### [Required action]
Give a faithful, exact copy of all entries, minus the images.

### [Exercise materials]
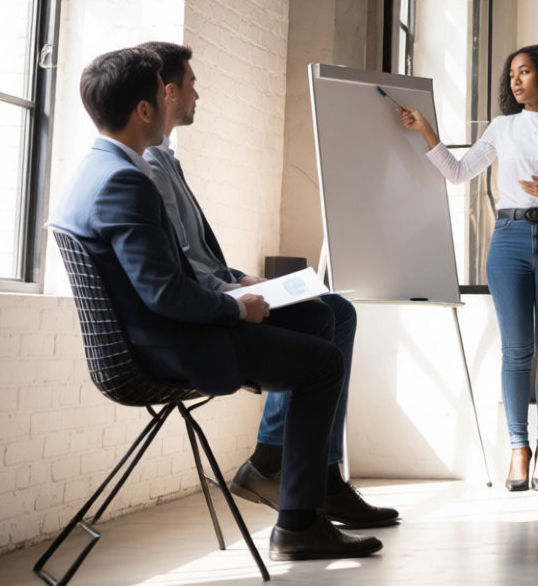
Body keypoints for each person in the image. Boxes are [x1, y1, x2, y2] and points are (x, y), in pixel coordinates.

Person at [51, 47, 381, 560]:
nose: (172, 98)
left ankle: (293, 483)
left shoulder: (96, 171)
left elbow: (165, 279)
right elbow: (165, 292)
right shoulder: (126, 181)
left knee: (318, 322)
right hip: (169, 349)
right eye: (163, 91)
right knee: (324, 363)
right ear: (145, 109)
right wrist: (237, 309)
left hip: (158, 338)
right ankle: (297, 523)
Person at [136, 41, 397, 528]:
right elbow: (177, 271)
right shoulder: (146, 167)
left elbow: (192, 253)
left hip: (217, 292)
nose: (198, 94)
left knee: (334, 309)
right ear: (167, 93)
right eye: (192, 84)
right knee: (325, 319)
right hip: (199, 319)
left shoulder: (166, 159)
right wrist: (233, 292)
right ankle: (295, 471)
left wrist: (239, 277)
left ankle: (297, 467)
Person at [397, 44, 538, 492]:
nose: (515, 80)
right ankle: (518, 449)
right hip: (507, 241)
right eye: (511, 75)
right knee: (514, 352)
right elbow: (457, 172)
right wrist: (426, 130)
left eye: (524, 72)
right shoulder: (503, 128)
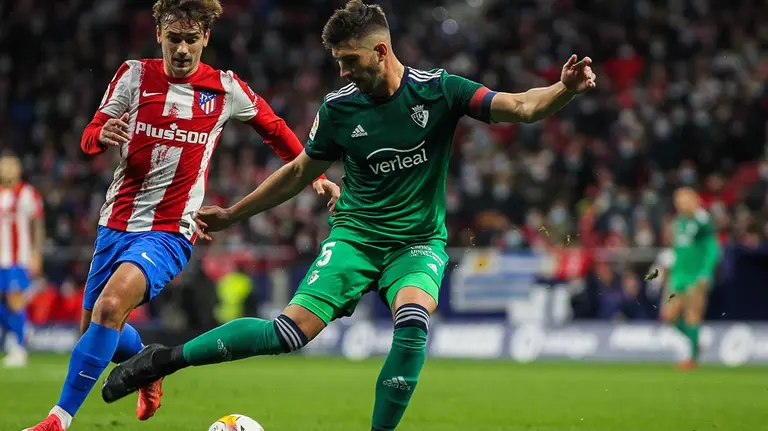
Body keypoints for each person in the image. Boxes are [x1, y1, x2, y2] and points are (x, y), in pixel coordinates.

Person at [101, 1, 596, 430]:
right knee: (285, 334)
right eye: (337, 62)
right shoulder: (339, 108)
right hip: (355, 237)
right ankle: (160, 360)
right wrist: (233, 214)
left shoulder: (439, 90)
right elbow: (299, 172)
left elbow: (521, 106)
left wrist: (565, 90)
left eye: (349, 60)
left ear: (381, 51)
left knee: (413, 322)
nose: (342, 72)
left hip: (417, 242)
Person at [23, 1, 340, 430]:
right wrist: (102, 134)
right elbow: (88, 136)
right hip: (115, 222)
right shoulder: (133, 75)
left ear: (206, 38)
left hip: (171, 229)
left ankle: (57, 421)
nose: (184, 49)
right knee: (96, 328)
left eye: (192, 40)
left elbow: (274, 127)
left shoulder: (225, 89)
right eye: (175, 39)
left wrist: (314, 174)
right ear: (159, 34)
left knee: (112, 305)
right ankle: (145, 362)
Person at [661, 187, 720, 370]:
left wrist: (706, 272)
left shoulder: (702, 221)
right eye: (677, 200)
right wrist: (668, 269)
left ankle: (692, 359)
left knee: (692, 315)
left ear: (694, 200)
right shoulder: (678, 221)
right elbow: (676, 249)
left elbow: (712, 248)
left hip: (695, 276)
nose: (679, 203)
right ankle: (694, 341)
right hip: (678, 275)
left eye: (683, 199)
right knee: (668, 315)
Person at [0, 154, 44, 368]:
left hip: (18, 258)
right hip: (1, 258)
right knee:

### [Expected output]
Body keypoints for each person in the image. Boxes are [x1, y1, x2, y2] and points are (x, y), in pixel coordinates.

Person at [51, 47, 381, 560]:
nose: (172, 98)
left ankle: (293, 483)
left shoulder: (96, 171)
left elbow: (165, 279)
right elbow: (165, 292)
right shoulder: (126, 181)
left knee: (318, 322)
right hip: (169, 349)
right eye: (163, 91)
right knee: (324, 363)
right ear: (145, 109)
right wrist: (237, 309)
left hip: (158, 338)
right ankle: (297, 523)
Person at [136, 41, 397, 528]:
right elbow: (177, 271)
right shoulder: (146, 167)
left elbow: (192, 253)
left hip: (217, 292)
nose: (198, 94)
left knee: (334, 309)
right ear: (167, 93)
right eye: (192, 84)
right knee: (325, 319)
right hip: (199, 319)
left shoulder: (166, 159)
right wrist: (233, 292)
right ankle: (295, 471)
left wrist: (239, 277)
left ankle: (297, 467)
Person at [397, 44, 538, 492]:
nose: (515, 80)
right ankle: (518, 449)
right hip: (507, 241)
right eye: (511, 75)
right knee: (514, 352)
right elbow: (457, 172)
right wrist: (426, 130)
left eye: (524, 72)
right shoulder: (503, 128)
Body keypoints for each person in the image. Boxes are [x1, y1, x2, y2] and points are (x, y), in pixel coordinates.

Person at [101, 1, 596, 430]:
right knee: (285, 334)
right eye: (337, 62)
right shoulder: (339, 108)
right hip: (355, 237)
right ankle: (160, 360)
right wrist: (233, 214)
left shoulder: (439, 90)
right elbow: (299, 172)
left elbow: (521, 106)
left wrist: (565, 90)
left eye: (349, 60)
left ear: (381, 51)
left knee: (413, 322)
nose: (342, 72)
left hip: (417, 242)
Person at [23, 1, 340, 430]:
right wrist: (102, 134)
right elbow: (88, 136)
right hip: (115, 222)
right shoulder: (133, 75)
left ear: (206, 38)
left hip: (171, 229)
left ankle: (57, 421)
nose: (184, 49)
right knee: (96, 328)
left eye: (192, 40)
left elbow: (274, 127)
left shoulder: (225, 89)
right eye: (175, 39)
left wrist: (314, 174)
right ear: (159, 34)
left knee: (112, 305)
right ankle: (145, 362)
Person at [661, 187, 720, 370]:
left wrist: (706, 272)
left shoulder: (702, 221)
right eye: (677, 200)
right wrist: (668, 269)
left ankle: (692, 359)
left knee: (692, 315)
left ear: (694, 200)
right shoulder: (678, 221)
right elbow: (676, 249)
left elbow: (712, 248)
left hip: (695, 276)
nose: (679, 203)
right ankle: (694, 341)
right hip: (678, 275)
left eye: (683, 199)
right knee: (668, 315)
Person at [0, 154, 44, 368]:
left hip: (18, 258)
right hip: (1, 258)
right knee:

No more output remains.